The Conrad FHT8V wireless thermostatic radiator valves (TRVs) are available for around £30, which is the sort of price I’m prepared to pay to get this project up and running.  I would ideally like to talk directly to these valves from my own controller, so I bought one of the £60 starter kits which includes the remote thermostat and took a look at the on-air protocol using Gnuradio.

To receive the signal a cheap RTL SDR dongle was used.  This has the Elonics E4000 tuner, which has almost continuous coverage from about 65 MHz to nearly 2 GHz.  The TRVs operate in an ISM band on 868.35 MHz.  Helpfully, the protocol has already been reverse engineered, making building a receiver a simple task.  The modulation is on-off keying with the symbols encoded as mark and space times of two different lengths, so a custom block was needed in order to decode and frame the messages.  This was written in C++ and integrated with the rest of the receiver in Python.
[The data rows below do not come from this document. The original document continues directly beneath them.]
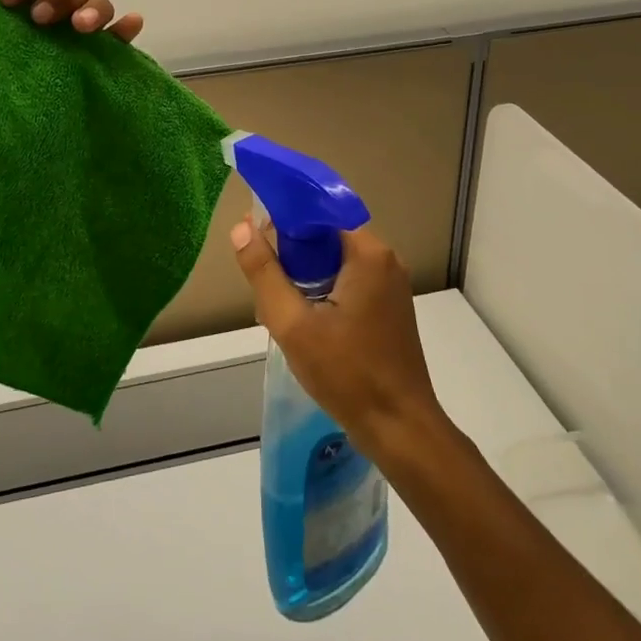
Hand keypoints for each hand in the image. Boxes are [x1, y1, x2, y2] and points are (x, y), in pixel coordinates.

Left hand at [0, 0, 143, 146]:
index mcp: (1, 3)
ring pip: (95, 6)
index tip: (9, 3)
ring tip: (78, 30)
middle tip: (41, 22)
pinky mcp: (75, 77)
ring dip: (94, 6)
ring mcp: (58, 49)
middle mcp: (35, 21)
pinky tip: (126, 26)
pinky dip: (125, 30)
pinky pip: (111, 47)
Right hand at [229, 220, 449, 457]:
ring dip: (304, 277)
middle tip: (263, 282)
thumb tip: (241, 228)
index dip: (284, 216)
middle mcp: (385, 260)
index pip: (319, 212)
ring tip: (279, 308)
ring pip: (335, 262)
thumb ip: (264, 272)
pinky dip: (322, 292)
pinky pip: (348, 282)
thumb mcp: (293, 324)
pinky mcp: (389, 308)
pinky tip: (303, 323)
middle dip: (291, 254)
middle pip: (326, 237)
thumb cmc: (347, 373)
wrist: (400, 428)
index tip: (253, 231)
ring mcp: (390, 286)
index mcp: (368, 254)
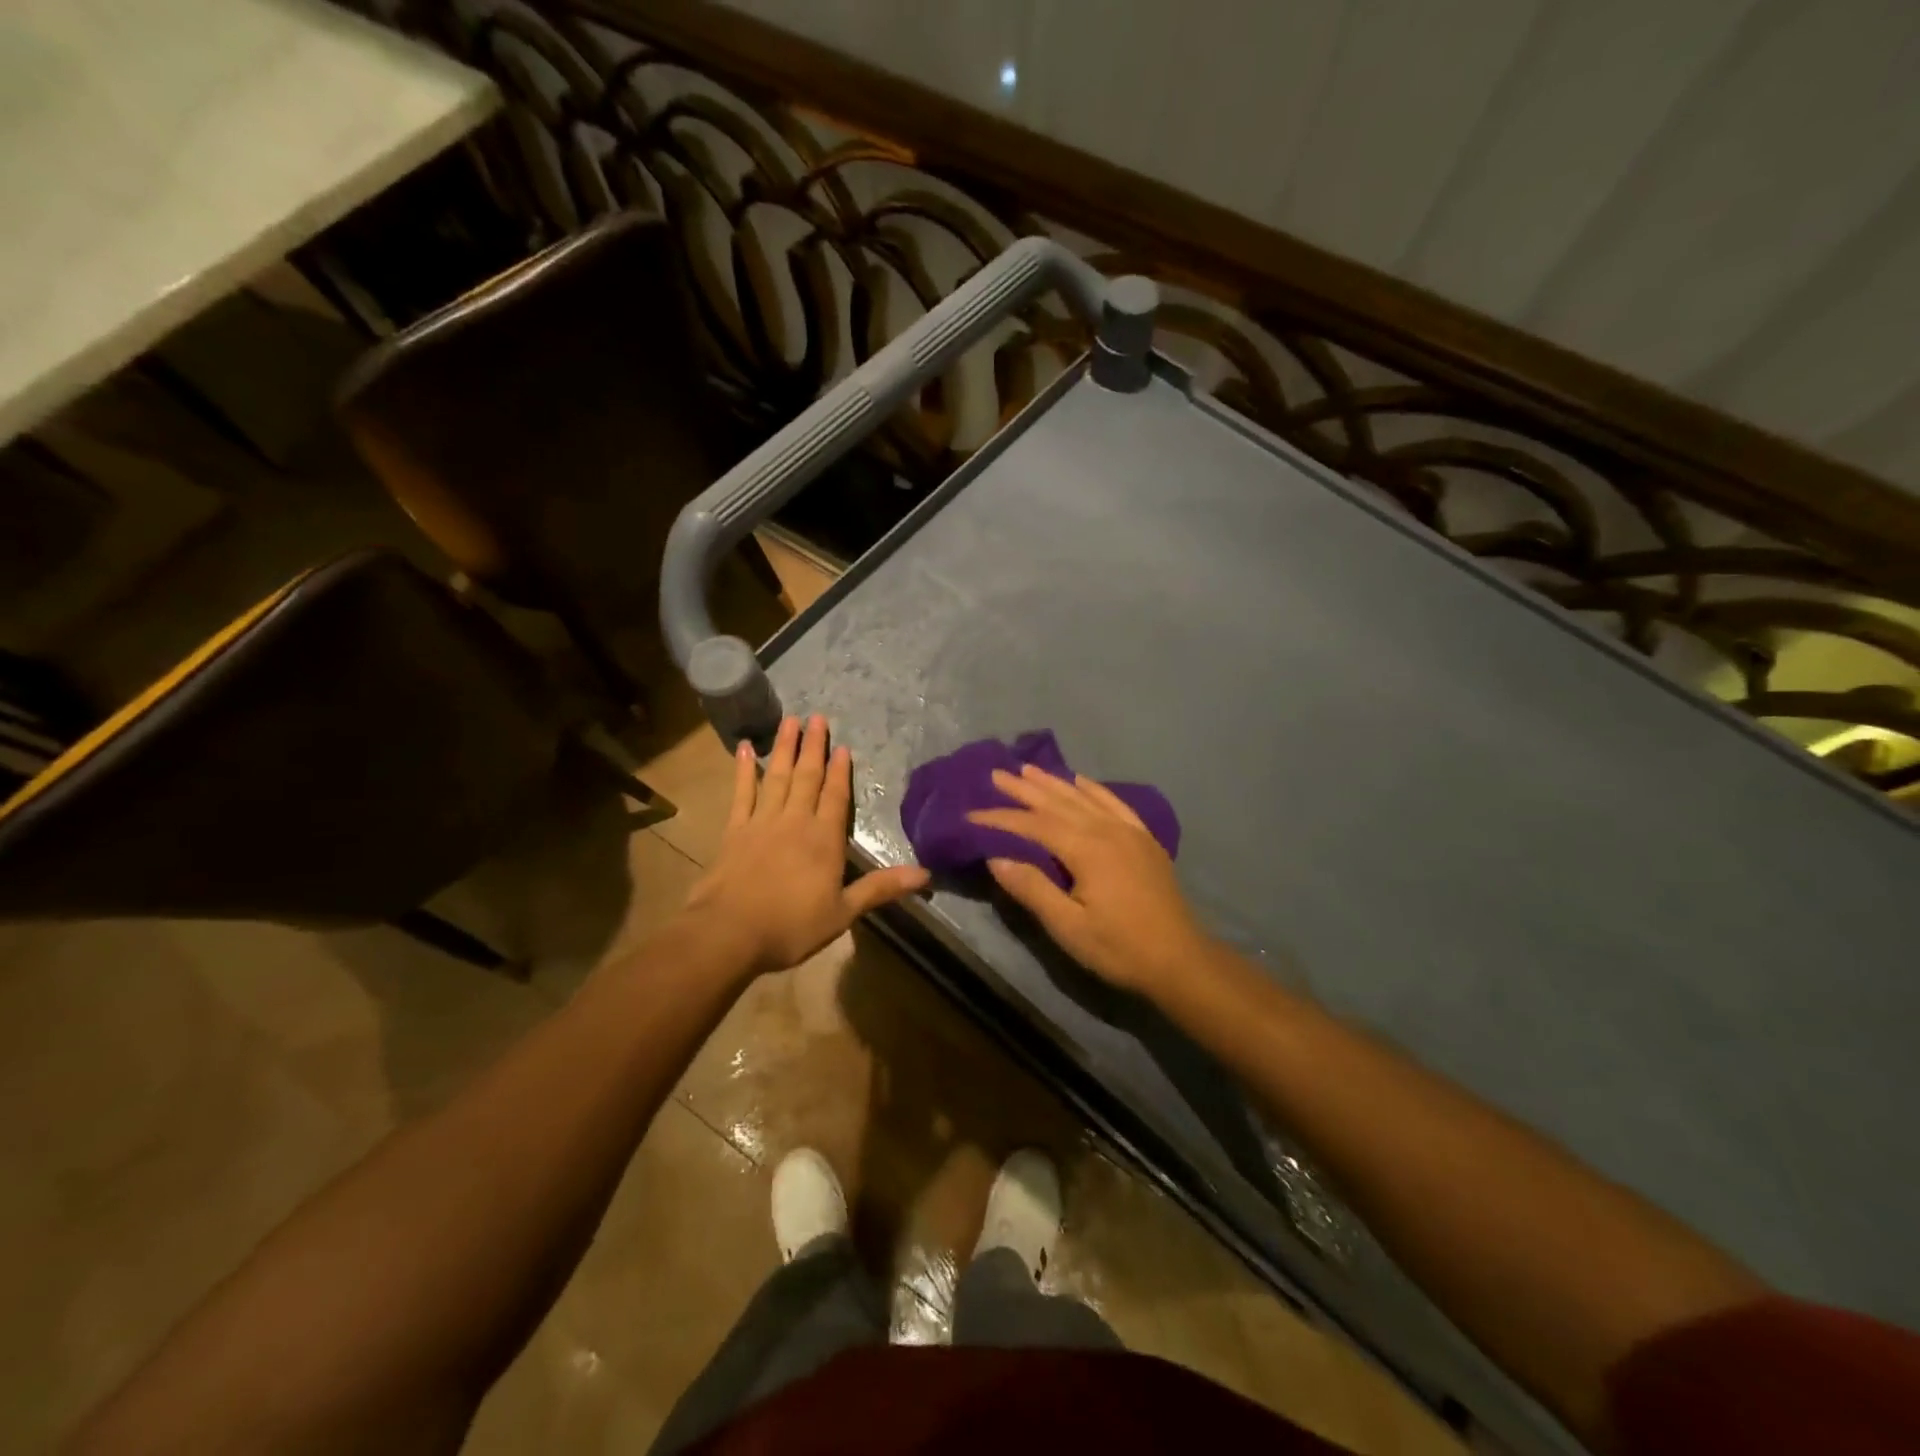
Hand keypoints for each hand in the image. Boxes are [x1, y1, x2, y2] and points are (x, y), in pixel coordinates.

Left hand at [682, 715, 928, 977]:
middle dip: (814, 747)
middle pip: (807, 777)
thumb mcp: (843, 912)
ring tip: (790, 720)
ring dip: (784, 748)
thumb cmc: (790, 926)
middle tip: (817, 717)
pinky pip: (742, 793)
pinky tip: (746, 749)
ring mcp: (762, 822)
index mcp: (824, 840)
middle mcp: (795, 822)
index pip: (835, 797)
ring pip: (777, 777)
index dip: (840, 771)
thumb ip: (880, 888)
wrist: (728, 932)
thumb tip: (926, 874)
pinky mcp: (734, 830)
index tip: (842, 745)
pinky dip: (744, 770)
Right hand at [967, 766, 1209, 995]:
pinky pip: (1114, 802)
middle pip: (1057, 802)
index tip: (971, 814)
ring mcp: (1129, 831)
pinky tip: (1081, 781)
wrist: (1180, 959)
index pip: (1033, 825)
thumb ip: (1032, 889)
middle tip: (996, 773)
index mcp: (1086, 849)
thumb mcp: (1068, 927)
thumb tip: (996, 858)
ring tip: (1028, 768)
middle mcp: (1107, 829)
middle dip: (1024, 788)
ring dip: (1053, 782)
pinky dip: (1093, 788)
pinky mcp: (1144, 839)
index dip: (1000, 818)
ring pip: (1083, 797)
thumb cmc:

The code can be found here, and should serve as a simple introduction into writing custom Gnuradio blocks.

The flow graph is coded in Python without using Gnuradio Companion because I felt it was easier to get the separate decoding thread working in this way, and is simply:

Source -> 50 kHz channel filter -> Demod (Magnitude squared) -> Decimate -> Custom Decoder

Modtool was then used to generate the boilerplate code for the custom block:

$ gr_modtool.py create fs20
$ cd gr-fs20
$ gr_modtool.py add framer_sink -t sink
Operating in directory .
GNU Radio module name identified: fs20
Code is of type: sink
Block/code identifier: framer_sink
Full block/code identifier is: fs20_framer_sink
Enter valid argument list, including default arguments: 
Add Python QA code? [Y/n] n                                                                                           
Add C++ QA code? [Y/n] n

The decoder block performs symbol decoding, rejecting pulses of unacceptable length, passing the resulting binary values to a state machine for packet synchronisation and parity checking.  Once enough bits have been received the packet is pushed onto a queue for asynchronous processing from Python.

To build, ensuring Gnuradio is in your path and that you have CMake:

$ cd gr-fs20
$ mkdir build && cd build
$ cmake ..
$ make
# make install

The decoder can then be run in-situ with:

$ ./fs20rx.py

The asynchronous part of the decoder runs in a separate thread within the Python script.  Packets are popped off the message queue as they arrive and are checksummed using the FHT algorithm, which is subtly different to the FS20 one.  If the packet is valid then the length of the message is inspected to determine whether it came from the thermostat or a window sensor.  Messages are then pretty-printed on stdout as they are received (which is about every 2 minutes).